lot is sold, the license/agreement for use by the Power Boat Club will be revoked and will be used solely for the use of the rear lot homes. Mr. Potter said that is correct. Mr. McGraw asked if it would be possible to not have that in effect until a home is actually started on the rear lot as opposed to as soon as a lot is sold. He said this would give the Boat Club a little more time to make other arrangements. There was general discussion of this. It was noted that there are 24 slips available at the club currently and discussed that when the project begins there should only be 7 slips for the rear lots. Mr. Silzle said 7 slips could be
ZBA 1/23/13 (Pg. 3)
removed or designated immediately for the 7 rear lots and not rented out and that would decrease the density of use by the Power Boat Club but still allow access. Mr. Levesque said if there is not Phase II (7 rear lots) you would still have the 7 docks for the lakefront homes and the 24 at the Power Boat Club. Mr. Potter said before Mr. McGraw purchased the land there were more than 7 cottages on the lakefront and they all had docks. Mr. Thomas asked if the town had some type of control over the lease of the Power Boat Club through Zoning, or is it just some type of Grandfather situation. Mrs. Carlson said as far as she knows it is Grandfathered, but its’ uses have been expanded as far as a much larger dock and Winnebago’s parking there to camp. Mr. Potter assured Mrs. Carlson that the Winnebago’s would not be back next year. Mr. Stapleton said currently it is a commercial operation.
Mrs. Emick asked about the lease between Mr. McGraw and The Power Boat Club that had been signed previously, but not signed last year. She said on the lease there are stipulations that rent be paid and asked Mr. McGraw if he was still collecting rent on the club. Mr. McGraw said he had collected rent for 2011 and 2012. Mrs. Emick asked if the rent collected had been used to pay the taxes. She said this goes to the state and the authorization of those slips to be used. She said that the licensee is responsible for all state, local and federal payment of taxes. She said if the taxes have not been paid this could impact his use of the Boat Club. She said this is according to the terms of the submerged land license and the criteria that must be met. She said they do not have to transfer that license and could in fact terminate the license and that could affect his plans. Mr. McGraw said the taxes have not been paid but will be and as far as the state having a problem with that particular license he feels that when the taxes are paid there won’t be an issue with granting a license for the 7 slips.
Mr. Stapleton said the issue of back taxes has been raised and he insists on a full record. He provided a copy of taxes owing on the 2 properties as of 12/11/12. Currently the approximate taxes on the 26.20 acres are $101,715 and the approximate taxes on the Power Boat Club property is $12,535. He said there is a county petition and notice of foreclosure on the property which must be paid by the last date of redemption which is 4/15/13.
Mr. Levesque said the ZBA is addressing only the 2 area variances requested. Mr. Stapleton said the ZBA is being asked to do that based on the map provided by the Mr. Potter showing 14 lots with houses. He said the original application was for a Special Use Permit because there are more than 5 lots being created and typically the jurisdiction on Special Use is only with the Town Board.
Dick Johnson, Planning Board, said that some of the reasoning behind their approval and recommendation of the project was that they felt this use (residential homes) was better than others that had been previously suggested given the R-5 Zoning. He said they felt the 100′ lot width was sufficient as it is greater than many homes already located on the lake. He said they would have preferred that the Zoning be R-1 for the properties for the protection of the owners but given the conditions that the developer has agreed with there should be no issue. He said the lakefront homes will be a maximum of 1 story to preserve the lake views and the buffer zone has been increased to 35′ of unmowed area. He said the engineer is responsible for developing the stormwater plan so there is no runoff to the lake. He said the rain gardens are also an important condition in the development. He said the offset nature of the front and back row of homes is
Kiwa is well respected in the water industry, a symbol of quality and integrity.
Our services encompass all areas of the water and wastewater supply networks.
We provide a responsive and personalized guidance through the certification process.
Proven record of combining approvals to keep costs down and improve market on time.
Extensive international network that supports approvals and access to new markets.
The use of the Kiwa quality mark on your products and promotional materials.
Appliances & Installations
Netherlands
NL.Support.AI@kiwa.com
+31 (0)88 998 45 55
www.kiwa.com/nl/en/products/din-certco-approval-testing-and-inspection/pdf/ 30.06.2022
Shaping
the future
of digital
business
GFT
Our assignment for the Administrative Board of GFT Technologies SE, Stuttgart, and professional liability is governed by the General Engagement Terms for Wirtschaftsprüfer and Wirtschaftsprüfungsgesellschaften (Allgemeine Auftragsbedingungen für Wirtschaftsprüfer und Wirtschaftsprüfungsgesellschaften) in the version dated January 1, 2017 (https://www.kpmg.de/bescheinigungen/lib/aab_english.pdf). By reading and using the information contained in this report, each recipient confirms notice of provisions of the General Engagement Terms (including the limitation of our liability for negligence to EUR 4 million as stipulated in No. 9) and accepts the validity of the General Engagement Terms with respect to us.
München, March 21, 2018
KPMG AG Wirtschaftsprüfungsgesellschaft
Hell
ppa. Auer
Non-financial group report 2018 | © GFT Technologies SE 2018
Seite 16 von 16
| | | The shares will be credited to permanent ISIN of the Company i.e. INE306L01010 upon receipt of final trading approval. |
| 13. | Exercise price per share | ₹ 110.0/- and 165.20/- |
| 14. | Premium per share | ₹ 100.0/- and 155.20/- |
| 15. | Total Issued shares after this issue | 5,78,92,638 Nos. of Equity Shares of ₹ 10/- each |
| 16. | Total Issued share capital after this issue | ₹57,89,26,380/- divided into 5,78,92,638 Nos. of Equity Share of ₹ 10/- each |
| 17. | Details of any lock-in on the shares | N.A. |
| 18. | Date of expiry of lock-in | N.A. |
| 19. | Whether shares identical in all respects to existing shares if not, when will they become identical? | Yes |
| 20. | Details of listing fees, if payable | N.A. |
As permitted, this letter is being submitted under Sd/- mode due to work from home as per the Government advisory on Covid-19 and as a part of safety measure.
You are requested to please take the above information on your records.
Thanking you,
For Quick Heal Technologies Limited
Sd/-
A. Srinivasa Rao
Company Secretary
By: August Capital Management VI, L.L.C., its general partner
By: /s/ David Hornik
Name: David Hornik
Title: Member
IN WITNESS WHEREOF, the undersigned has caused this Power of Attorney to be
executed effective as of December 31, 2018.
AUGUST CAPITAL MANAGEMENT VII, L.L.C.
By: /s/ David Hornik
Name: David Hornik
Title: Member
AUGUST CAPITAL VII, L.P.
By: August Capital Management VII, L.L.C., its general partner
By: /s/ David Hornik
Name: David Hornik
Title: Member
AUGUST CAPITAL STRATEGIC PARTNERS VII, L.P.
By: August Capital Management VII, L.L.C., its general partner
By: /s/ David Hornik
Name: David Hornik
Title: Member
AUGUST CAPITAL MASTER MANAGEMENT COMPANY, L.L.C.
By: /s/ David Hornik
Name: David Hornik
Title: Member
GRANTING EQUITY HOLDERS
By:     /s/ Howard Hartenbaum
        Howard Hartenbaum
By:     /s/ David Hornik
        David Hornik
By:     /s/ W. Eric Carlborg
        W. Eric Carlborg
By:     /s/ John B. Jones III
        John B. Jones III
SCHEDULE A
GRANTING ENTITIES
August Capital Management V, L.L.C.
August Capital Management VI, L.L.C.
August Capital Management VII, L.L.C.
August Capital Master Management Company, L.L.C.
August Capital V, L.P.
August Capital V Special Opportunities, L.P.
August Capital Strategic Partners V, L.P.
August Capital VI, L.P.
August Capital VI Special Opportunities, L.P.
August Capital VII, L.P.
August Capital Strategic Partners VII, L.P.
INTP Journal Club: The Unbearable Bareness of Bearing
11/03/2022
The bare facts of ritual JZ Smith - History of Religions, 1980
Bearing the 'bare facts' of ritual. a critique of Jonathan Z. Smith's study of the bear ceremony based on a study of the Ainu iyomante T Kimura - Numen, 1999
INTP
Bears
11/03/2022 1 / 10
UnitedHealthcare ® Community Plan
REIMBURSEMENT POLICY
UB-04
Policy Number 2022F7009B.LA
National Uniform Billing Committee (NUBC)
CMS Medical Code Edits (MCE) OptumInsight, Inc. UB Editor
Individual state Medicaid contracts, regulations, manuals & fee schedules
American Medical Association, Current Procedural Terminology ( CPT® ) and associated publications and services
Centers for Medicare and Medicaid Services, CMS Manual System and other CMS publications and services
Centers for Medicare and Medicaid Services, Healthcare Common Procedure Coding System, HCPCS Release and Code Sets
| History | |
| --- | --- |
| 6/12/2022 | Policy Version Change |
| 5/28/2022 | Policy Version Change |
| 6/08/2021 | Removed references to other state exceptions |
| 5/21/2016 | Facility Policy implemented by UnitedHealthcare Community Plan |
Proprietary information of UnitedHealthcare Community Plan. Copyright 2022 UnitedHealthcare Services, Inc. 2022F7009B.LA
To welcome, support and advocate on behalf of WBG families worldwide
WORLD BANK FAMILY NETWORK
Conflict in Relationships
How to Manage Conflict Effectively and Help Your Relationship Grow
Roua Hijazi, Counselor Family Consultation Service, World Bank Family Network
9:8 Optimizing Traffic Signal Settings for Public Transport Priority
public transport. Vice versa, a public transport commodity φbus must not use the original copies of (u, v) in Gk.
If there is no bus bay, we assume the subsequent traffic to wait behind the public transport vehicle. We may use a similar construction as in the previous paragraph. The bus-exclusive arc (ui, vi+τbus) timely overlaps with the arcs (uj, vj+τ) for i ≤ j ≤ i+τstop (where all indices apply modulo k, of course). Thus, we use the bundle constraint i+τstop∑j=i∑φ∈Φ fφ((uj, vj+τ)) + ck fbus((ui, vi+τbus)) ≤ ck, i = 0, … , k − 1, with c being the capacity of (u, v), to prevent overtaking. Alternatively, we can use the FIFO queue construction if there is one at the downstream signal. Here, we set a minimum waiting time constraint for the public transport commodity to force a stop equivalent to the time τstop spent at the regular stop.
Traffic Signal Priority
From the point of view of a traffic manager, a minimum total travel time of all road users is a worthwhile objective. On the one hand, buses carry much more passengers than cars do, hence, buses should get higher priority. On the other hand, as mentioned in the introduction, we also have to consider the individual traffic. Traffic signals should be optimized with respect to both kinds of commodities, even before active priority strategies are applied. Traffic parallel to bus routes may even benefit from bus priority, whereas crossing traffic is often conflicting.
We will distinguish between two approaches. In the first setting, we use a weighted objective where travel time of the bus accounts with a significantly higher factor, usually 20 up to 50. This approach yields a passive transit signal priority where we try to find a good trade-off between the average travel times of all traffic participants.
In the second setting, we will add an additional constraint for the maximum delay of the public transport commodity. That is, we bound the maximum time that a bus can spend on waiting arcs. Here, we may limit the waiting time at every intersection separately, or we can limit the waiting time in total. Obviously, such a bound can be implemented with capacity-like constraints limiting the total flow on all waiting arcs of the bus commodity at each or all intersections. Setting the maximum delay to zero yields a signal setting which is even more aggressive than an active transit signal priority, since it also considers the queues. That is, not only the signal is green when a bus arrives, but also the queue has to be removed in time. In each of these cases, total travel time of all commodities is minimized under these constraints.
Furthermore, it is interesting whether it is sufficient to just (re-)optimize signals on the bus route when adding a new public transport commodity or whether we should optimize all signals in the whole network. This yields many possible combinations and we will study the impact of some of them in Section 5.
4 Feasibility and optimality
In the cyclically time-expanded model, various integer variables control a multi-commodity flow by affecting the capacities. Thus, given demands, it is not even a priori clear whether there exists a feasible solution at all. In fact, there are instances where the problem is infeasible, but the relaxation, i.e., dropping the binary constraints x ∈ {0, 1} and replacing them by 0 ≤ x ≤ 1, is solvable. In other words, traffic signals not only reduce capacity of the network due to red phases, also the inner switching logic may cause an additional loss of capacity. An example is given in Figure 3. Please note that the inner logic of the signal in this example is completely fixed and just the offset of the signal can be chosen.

====

If a line falls between the first line of the records and the line containing "ZBA 1/23/13 (Pg. 3)", inclusive, repeat it exactly; leave out all others.

lot is sold, the license/agreement for use by the Power Boat Club will be revoked and will be used solely for the use of the rear lot homes. Mr. Potter said that is correct. Mr. McGraw asked if it would be possible to not have that in effect until a home is actually started on the rear lot as opposed to as soon as a lot is sold. He said this would give the Boat Club a little more time to make other arrangements. There was general discussion of this. It was noted that there are 24 slips available at the club currently and discussed that when the project begins there should only be 7 slips for the rear lots. Mr. Silzle said 7 slips could be
ZBA 1/23/13 (Pg. 3)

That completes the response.